Another question:  why was this landscape removal, clearly beyond the scope of the project, done and who was tasked with inspecting the work?

Another view of open table lands, stripped of their oak trees years ago, that will be covered with streets, houses and other elements of the Hidden Oaks development, if approved and built.
On the positive side, as noted above, it was a nice morning and gradually clearing by the end of the ramble, so the views were great and another reminder of why the canyon, threatened as it is by over-development, drought, fire and so on, is such a special place.

Before the canyon changes too much and homes take over the ridgetop areas that provide oak and walnut woodland habitat, such spectacular vistas and a sense of openness, more hikes like this will, hopefully, happen, so that a fuller appreciation of the beauty of the canyon can be had before the transformations, whenever they happen, do occur.

This was a surprise located toward the end of the walk, an approximately 25' high dry waterfall following a gully that runs northward from the hills above Sleepy Hollow and empties through the eastern edge of the community, under Carbon Canyon Road, and into Carbon [Canyon] Creek.  This must have been spectacular in the recent wet winters of 2004-05 and 2007-08.


Anonymous said...

As always, thank you for the enjoyable time reading about and seeing pics of parts of the Canyon I have yet to see!

prs said...

Thanks anonymous, happy to share what I can and I'm looking forward to seeing more of the canyon which I haven't seen yet, too.

brockevan said...

Too bad about the impending development though.

prs said...

Hi Brockevan, unfortunately, an entitled tract map from fifteen years ago is basically a green light for this project, even with all of the changing conditions that have taken place over that span.

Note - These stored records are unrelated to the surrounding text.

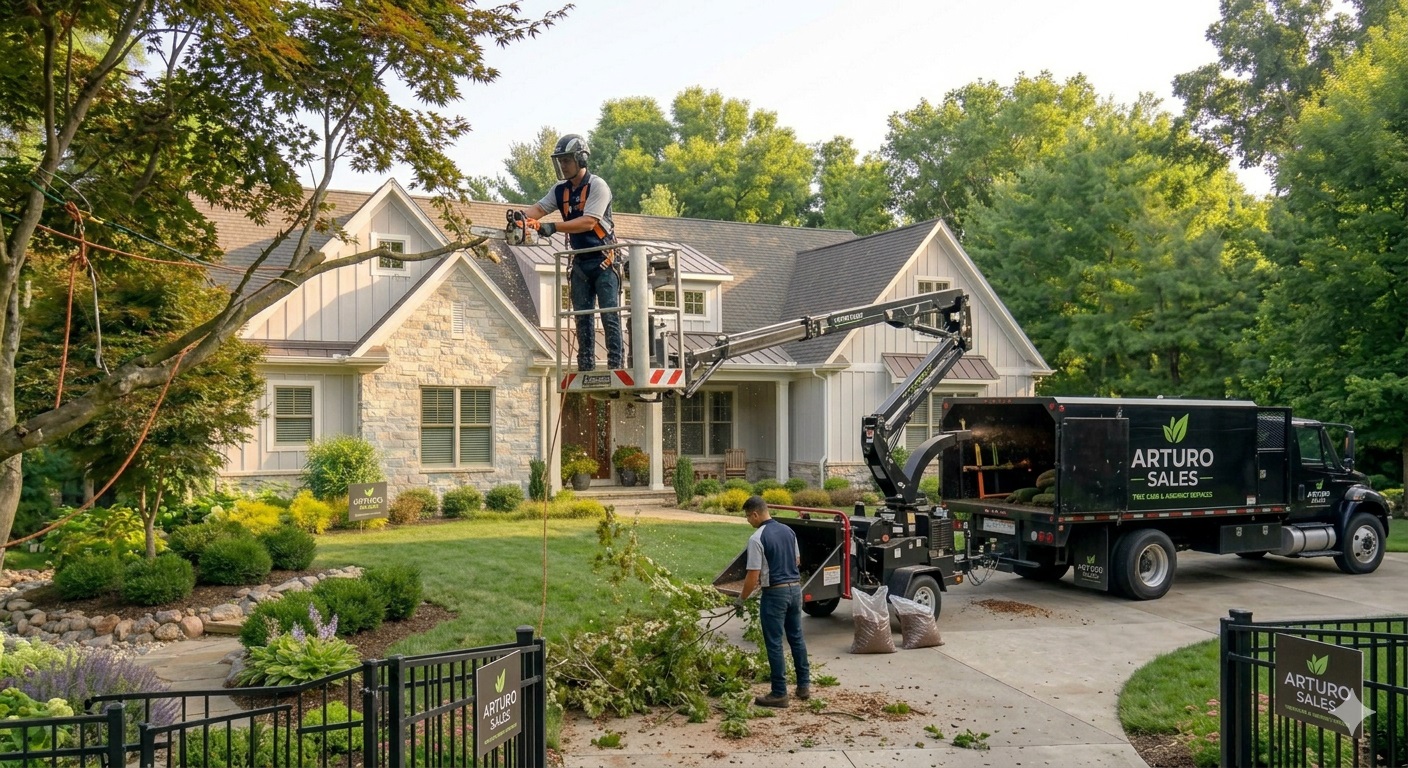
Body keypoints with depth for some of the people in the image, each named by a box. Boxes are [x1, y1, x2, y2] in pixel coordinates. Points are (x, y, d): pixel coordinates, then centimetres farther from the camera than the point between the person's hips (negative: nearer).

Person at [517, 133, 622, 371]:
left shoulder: (597, 186, -12)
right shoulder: (560, 191, 8)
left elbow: (588, 222, -23)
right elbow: (538, 209, -4)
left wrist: (553, 227, -31)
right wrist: (522, 216, -26)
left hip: (603, 260, -6)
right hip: (581, 262, 6)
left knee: (609, 315, -7)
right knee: (582, 316, 6)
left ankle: (615, 364, -5)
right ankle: (586, 365, 11)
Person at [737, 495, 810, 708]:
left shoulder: (757, 538, -16)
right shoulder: (788, 531, 7)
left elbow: (753, 575, -16)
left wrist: (742, 598, -2)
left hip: (775, 593, -7)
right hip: (795, 587, 7)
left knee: (774, 644, 1)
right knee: (797, 638, 17)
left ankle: (779, 693, 6)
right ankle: (804, 685, 24)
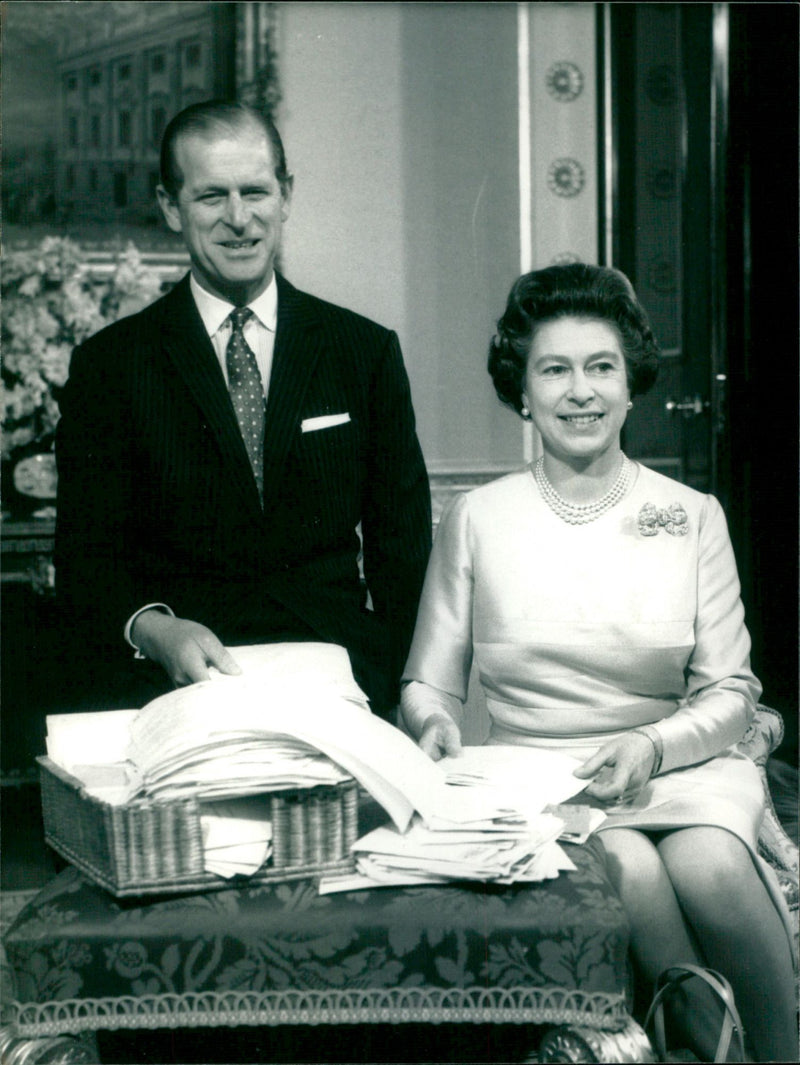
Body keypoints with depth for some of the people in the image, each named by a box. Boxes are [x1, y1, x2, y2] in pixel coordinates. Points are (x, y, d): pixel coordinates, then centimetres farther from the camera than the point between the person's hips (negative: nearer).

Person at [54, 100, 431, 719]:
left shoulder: (367, 351, 11)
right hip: (175, 691, -1)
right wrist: (154, 629, -21)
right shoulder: (109, 364, 7)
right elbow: (87, 554, 1)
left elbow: (402, 549, 10)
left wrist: (402, 692, -6)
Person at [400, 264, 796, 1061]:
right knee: (628, 866, -31)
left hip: (678, 766, 1)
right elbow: (428, 683, 9)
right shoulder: (474, 519, 7)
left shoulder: (693, 516, 8)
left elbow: (730, 692, 4)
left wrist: (652, 746, -14)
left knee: (708, 866, -31)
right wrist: (434, 721, -14)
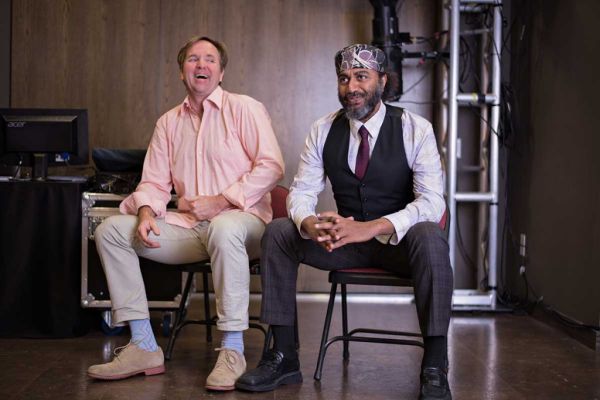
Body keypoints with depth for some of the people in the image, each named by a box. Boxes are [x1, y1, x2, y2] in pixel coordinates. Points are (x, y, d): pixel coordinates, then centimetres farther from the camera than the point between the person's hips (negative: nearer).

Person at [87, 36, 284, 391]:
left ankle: (233, 351, -32)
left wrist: (220, 201, -17)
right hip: (188, 228, 6)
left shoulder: (244, 109, 0)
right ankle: (144, 347, -11)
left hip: (241, 219, -6)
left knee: (224, 228, -42)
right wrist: (146, 211, -9)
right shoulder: (169, 122, 17)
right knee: (111, 229, -10)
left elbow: (271, 166, -10)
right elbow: (154, 181, 14)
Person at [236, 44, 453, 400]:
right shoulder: (324, 130, 0)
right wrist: (311, 224, -27)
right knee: (278, 232, -16)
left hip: (400, 241, -3)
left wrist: (372, 227, -36)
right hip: (345, 237, 4)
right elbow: (301, 193, -1)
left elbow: (432, 202, -20)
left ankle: (435, 367, -27)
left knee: (429, 235, -37)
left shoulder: (415, 129, -11)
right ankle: (284, 357, -11)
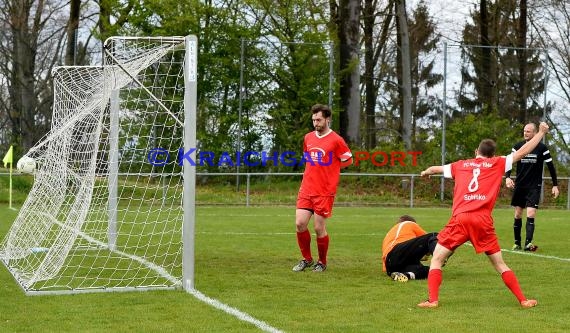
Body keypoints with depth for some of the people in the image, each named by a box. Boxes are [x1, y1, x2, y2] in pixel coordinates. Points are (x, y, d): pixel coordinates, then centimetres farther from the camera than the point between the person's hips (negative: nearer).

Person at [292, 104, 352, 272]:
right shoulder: (308, 138, 10)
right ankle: (306, 259, 16)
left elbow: (348, 160, 2)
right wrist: (316, 169, 11)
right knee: (300, 224, -2)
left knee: (319, 228, -2)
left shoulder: (336, 140, -6)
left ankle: (322, 263, 17)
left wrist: (330, 168, 2)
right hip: (306, 189, 5)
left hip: (324, 192, -5)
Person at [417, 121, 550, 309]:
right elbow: (522, 152, 20)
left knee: (437, 259, 9)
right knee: (499, 263, 14)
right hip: (484, 220, 0)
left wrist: (425, 172, 60)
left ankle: (433, 300, -5)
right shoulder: (497, 164, 16)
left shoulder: (461, 165, 21)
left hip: (460, 218, 0)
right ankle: (523, 300, 14)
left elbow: (436, 169, 37)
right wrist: (542, 132, 32)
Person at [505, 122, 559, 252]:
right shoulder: (517, 146, 0)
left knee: (531, 214, -15)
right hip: (519, 186, 3)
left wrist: (555, 185, 1)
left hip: (534, 187, -3)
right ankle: (517, 243, 16)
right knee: (518, 214, 6)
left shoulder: (542, 148, -6)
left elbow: (551, 166, 1)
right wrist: (507, 177, -18)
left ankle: (528, 243, -22)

And, there are the other 100 houses approved on the Chino Hills side and, unless a lawsuit proves successful, 152 on the Brea side.

prs said...

Hi Brockevan, I was told tonight that my description of the "green light" for Hidden Oaks is wrong and that, in fact, the project will require a new environmental impact report before a new tentative tract map is issued, the old one having expired. So, we'll see what happens when the Chino Hills planning staff has reviewed the application.